#### Given passage
========================
Archive for January, 2012

Life’s a Beach

January 15, 2012

Sorry.  I’m back. Couldn’t stay away. Couldn’t keep my mouth shut. Found that the words clamoured. That even Outpost extricated, I still had – have – things to say.

How different so much is. Where to begin. Change jangles and rattles.

I bumped out of the outpost – a place I’d formed a sometimes uncomfortable allegiance with, developed a curious fondness for – and onto the beach. Flung from East Africa’s far west where the sun dips over the hills and sinks into inland seas and found myself sandy, salty gazing at dawns that sear my ocean drenched, eastern horizon.  Tanzania has slid behind me.  I am back home in Kenya.  Home simply because this is the place I was born, the one that tethers my particular clan to this continent; my Scottish grandfather traipsed up here from Scotland via a ship that docked further south more than 100 years ago.   Yet I have spent more of – most of – my life in Tanzania. An anomaly: this ‘coming home’ malarkey. The children all know they’ve come home: they who have never spent a day of their life living here. Until now, until Christmas.
========================
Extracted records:

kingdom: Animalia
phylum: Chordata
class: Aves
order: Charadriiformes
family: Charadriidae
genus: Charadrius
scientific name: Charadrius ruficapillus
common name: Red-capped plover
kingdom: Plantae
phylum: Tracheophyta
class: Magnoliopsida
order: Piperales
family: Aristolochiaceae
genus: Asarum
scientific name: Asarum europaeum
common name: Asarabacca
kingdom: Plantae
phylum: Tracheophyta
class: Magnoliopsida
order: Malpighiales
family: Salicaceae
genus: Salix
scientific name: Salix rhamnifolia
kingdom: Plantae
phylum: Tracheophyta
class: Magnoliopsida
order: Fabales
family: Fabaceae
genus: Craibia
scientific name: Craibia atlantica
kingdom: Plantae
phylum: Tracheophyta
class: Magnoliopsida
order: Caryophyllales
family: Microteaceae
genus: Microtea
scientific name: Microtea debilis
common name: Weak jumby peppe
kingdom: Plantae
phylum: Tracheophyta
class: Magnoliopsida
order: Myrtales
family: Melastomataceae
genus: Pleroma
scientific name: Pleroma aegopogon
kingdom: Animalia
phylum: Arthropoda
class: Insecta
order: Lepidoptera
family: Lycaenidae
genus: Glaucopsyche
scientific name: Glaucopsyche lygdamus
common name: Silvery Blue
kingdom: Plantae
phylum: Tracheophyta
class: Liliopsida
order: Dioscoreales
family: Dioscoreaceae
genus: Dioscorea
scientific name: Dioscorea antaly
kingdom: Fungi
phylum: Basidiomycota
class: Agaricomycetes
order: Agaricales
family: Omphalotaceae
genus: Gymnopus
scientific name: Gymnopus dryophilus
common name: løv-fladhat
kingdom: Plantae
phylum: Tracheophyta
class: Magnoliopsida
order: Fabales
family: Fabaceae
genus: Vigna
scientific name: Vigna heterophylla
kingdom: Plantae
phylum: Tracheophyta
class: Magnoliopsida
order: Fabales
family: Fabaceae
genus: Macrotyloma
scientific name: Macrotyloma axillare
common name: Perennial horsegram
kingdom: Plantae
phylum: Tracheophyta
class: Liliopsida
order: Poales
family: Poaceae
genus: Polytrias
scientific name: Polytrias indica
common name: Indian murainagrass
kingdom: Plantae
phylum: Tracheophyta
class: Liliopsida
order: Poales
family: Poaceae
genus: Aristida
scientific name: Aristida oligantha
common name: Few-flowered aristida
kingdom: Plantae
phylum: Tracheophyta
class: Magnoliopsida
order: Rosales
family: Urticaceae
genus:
========================
#### Task prompt
Reproduce word for word the stretch of the blog post that begins with the words containing "Sorry.  I’m back." and ends with "jangles and rattles.".

#### Complete answer
Sorry.  I’m back. Couldn’t stay away. Couldn’t keep my mouth shut. Found that the words clamoured. That even Outpost extricated, I still had – have – things to say.

How different so much is. Where to begin. Change jangles and rattles.